What would you ask your favorite filmmaker?
Share this post
Our film team considers this question quite regularly. Right now they're at Sundance hosting office hours, chatting with filmmakers, and watching #KickstarterFilm screenings. But even when they're not out and about chatting with directors, producers, and other folks that make films happen, they're doing it right here at Kickstarter HQ. Here's a recap of who our film team has spoken with during their last few Creator Hangouts.
Let's talk film.
We were lucky enough to get to chat with Dawn Porter just a few weeks before she headed off to Sundance for the premiere of TRAPPED, a documentary that travels into the reproductive health clinics of the U.S. South. In addition to talking about the pressing issue of protecting women's reproductive rights, Dawn also shared lots of knowledge for filmmakers, including how to identify your key audience and some tips for planning events around the premiere of your film.

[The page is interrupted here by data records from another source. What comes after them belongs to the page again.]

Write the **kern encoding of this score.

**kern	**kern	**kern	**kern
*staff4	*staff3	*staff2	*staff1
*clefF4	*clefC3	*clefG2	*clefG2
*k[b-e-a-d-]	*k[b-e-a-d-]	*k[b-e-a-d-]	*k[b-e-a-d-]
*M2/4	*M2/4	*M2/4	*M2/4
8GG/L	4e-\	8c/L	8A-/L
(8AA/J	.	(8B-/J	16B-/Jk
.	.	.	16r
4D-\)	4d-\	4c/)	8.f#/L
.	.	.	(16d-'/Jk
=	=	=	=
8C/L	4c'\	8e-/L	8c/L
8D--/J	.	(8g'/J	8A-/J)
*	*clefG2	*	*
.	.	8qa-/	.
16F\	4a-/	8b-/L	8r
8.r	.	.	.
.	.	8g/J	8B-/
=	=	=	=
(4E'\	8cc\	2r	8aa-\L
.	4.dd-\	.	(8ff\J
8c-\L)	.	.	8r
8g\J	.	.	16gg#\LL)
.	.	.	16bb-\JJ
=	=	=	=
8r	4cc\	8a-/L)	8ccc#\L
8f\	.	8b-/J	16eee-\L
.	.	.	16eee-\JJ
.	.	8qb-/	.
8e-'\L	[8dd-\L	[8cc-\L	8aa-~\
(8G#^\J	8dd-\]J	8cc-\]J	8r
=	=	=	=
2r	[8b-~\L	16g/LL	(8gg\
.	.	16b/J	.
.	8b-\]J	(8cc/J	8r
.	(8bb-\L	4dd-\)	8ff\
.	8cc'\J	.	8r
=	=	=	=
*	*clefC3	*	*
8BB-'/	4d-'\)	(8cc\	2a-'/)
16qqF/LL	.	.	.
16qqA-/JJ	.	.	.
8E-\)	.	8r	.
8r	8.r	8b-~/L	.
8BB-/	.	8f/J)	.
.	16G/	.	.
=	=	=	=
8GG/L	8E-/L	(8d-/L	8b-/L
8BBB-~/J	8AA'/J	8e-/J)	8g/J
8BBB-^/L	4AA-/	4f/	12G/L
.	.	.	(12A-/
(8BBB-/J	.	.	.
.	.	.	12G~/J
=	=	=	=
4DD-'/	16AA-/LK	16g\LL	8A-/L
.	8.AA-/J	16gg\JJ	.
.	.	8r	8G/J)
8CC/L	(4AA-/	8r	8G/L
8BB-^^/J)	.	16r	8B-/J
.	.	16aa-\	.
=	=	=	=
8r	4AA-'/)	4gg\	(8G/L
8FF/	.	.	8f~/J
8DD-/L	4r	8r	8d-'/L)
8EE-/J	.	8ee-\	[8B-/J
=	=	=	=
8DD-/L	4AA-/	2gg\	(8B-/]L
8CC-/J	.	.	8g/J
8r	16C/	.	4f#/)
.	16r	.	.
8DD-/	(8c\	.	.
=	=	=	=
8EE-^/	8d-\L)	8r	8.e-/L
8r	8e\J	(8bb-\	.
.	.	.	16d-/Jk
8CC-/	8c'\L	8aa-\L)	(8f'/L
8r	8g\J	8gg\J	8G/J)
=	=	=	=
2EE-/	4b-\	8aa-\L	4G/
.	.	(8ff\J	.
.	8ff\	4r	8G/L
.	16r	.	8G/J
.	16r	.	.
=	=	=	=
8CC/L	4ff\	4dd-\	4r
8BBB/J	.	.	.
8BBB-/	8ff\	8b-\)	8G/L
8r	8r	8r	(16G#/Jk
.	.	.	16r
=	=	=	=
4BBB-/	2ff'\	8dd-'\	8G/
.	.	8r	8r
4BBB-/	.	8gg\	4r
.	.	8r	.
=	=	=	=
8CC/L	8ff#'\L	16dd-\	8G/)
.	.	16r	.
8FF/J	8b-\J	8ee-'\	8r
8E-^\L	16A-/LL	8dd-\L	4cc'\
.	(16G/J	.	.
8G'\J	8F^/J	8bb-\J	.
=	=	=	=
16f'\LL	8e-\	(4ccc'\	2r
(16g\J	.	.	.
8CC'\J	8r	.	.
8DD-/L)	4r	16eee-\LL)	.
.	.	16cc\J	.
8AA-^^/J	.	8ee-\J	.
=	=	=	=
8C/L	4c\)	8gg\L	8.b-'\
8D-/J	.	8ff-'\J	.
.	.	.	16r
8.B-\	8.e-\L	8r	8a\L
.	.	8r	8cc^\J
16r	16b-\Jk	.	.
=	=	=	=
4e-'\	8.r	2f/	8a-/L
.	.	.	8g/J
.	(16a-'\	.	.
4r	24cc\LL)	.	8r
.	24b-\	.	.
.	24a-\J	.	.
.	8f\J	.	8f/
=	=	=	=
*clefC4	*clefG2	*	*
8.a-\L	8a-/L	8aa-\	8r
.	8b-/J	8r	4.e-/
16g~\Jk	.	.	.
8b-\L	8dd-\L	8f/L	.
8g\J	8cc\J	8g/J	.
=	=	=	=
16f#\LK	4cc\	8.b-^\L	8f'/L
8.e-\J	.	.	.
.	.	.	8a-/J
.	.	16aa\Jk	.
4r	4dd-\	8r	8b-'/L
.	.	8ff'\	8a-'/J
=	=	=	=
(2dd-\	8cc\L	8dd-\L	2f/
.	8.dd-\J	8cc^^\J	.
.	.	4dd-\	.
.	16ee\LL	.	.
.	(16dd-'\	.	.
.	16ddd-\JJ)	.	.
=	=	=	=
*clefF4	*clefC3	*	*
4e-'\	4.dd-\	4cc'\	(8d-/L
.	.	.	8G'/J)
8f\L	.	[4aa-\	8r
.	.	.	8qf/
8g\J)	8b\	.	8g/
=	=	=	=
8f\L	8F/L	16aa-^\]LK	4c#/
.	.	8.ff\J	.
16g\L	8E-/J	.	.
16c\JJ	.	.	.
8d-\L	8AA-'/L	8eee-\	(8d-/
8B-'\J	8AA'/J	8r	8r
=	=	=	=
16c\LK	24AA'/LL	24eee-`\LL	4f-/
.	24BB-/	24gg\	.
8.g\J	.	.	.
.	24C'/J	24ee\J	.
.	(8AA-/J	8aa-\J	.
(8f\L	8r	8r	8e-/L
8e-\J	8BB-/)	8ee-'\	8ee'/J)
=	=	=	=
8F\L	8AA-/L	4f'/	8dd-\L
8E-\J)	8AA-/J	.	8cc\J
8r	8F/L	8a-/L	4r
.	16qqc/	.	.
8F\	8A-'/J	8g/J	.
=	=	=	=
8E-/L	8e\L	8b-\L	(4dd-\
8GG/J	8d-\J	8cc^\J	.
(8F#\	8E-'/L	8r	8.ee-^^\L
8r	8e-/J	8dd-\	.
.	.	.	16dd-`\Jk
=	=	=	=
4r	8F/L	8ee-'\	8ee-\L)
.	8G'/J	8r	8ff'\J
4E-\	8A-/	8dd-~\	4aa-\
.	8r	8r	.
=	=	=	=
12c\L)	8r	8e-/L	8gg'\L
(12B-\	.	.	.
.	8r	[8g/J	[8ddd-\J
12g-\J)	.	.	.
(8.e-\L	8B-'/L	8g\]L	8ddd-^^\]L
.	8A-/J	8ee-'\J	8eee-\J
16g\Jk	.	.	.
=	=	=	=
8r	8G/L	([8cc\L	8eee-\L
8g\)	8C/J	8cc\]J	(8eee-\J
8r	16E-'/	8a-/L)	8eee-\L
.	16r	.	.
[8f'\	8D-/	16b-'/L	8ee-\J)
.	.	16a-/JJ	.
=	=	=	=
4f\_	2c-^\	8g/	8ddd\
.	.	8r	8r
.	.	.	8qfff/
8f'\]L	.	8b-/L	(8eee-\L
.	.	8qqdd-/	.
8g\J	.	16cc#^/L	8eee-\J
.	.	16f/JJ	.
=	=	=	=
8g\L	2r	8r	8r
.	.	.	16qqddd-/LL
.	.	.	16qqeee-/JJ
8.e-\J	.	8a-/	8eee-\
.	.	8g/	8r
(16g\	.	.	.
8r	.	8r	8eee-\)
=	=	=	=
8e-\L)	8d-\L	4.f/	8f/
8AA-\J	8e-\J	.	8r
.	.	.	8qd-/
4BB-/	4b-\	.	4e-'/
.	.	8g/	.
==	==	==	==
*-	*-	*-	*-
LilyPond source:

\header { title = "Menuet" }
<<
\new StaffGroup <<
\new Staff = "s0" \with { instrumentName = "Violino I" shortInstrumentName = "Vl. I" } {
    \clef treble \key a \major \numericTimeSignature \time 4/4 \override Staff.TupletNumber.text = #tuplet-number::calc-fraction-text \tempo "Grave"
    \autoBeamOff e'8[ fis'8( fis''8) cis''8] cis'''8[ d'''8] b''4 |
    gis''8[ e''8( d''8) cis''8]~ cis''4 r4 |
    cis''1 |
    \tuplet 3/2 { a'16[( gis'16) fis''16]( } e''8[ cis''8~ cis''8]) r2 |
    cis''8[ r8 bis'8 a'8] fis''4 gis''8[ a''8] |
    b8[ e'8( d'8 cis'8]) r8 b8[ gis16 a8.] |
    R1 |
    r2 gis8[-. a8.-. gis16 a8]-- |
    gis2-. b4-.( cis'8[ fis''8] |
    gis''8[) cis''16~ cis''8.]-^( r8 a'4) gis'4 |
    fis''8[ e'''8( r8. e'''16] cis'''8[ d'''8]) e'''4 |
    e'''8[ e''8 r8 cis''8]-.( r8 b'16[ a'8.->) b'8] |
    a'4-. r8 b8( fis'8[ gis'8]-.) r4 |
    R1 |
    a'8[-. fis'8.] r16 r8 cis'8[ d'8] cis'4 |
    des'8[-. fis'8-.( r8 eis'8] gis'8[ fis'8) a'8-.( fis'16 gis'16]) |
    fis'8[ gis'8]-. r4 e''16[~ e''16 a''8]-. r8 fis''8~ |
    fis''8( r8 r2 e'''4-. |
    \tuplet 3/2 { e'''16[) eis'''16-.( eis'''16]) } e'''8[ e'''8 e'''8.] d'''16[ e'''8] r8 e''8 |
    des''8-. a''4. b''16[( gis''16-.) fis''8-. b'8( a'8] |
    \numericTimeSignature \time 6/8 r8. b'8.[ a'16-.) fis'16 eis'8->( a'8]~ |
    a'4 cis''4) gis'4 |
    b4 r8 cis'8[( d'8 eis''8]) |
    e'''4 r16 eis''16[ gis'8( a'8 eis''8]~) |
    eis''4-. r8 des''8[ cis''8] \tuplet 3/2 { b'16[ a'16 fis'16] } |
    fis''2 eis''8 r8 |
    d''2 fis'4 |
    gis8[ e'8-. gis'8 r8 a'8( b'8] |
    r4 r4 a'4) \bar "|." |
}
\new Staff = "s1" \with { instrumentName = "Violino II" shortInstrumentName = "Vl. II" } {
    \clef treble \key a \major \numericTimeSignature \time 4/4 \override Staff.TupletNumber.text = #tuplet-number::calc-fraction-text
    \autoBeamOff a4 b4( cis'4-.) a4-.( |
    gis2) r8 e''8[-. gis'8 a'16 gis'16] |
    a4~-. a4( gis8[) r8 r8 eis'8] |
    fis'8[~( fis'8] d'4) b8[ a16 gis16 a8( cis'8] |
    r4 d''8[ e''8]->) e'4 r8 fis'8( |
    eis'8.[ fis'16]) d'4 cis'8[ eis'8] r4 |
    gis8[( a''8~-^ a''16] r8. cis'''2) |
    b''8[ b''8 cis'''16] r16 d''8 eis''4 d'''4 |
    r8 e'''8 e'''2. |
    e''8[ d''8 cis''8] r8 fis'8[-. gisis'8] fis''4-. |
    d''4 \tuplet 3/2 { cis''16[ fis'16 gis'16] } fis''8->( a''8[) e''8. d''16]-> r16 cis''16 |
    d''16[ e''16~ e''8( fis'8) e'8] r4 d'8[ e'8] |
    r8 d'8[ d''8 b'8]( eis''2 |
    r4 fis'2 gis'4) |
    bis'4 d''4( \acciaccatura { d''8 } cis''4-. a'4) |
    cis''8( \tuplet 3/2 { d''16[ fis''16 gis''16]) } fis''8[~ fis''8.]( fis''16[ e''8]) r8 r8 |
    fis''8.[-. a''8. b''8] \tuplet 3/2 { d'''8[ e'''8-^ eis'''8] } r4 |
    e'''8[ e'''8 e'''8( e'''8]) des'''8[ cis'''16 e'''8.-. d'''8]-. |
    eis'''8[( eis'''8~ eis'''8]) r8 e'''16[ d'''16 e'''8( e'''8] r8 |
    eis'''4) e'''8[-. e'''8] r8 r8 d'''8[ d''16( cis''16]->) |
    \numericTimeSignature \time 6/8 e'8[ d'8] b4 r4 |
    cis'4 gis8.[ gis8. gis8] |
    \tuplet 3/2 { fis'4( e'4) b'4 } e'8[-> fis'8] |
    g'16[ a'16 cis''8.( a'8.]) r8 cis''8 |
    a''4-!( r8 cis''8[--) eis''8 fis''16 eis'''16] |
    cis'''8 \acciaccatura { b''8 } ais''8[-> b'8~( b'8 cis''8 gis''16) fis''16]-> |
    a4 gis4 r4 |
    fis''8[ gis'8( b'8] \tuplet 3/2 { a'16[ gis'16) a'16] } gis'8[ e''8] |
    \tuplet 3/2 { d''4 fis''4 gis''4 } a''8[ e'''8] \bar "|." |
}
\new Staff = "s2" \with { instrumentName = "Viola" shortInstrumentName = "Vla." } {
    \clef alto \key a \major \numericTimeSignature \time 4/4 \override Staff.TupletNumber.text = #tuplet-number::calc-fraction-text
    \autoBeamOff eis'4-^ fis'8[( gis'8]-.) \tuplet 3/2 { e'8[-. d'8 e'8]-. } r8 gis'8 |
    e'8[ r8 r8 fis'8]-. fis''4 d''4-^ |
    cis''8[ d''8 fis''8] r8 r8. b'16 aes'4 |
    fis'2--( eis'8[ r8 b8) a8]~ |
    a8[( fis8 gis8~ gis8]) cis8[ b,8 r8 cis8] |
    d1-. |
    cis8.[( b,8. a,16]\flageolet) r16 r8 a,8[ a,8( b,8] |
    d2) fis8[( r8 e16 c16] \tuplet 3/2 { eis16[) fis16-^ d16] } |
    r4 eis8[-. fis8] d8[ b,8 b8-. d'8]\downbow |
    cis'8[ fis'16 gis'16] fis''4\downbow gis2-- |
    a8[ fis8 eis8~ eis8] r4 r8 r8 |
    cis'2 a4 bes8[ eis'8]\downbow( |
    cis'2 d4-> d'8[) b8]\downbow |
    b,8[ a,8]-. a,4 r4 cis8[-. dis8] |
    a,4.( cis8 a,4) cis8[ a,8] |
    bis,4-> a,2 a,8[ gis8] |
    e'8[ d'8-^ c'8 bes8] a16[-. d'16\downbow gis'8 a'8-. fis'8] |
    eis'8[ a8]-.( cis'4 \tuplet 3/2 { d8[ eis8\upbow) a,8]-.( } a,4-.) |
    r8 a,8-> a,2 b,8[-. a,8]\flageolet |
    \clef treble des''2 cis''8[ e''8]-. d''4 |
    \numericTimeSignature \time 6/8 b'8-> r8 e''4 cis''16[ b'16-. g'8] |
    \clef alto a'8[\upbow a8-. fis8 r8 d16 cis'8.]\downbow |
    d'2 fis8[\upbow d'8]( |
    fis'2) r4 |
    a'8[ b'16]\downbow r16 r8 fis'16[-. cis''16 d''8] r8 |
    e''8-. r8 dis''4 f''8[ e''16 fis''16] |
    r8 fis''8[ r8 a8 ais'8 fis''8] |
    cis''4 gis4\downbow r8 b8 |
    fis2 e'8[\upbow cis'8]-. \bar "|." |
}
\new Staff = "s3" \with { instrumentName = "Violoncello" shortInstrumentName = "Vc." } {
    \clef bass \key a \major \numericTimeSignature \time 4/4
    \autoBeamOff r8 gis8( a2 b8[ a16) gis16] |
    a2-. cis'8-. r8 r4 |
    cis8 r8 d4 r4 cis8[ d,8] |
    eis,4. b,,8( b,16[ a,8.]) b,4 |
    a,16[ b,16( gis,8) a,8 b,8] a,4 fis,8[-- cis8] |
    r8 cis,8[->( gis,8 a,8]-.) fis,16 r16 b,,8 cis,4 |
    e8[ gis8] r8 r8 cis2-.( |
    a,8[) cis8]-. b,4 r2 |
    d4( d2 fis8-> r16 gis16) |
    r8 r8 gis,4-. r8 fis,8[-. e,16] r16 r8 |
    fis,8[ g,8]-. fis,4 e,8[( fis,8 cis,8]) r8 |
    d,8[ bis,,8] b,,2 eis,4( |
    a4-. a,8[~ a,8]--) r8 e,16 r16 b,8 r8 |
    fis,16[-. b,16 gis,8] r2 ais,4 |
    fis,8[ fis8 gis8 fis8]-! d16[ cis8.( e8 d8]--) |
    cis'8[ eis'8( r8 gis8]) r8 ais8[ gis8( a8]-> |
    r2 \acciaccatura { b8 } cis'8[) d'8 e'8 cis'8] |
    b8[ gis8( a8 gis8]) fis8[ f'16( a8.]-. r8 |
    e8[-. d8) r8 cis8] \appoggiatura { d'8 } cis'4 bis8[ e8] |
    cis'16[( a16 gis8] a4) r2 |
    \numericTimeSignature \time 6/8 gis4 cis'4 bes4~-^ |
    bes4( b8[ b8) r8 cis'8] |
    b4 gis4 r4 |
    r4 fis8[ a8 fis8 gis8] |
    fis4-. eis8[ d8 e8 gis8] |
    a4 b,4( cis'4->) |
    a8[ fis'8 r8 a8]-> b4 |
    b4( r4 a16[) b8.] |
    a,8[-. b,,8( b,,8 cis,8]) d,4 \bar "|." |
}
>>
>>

In December, we spoke with filmmaker Elaine McMillion Sheldon about her Peabody award-winning interactive documentary, Hollow. She not only explained the medium of interactive documentaries, but spoke about how she got an entire community energized about the film she was making. Her advice about rewards stood out, too.
Andrew Ahn is premiering Spa Night, the coming-out story of David, a closeted Korean-American teen, at Sundance this year. During our Creator Hangout, he spoke about the importance of putting the right amount of prep work into launching a project, and having an "offline" element to the campaign.
Last but not least, one of our very first Creator Hangouts was with photographer and filmmaker Gary Hustwit. Gary has run three projects on Kickstarter, and he's also the filmmaker behind Helvetica, a film about typography, graphic design, and global visual culture. Every creator that we've spoken to recognized the importance of acknowledging their supporters, and this rang especially true during our conversation with Gary. He spoke about how important it is to realize that the community behind your idea can serve as a huge resource, money aside.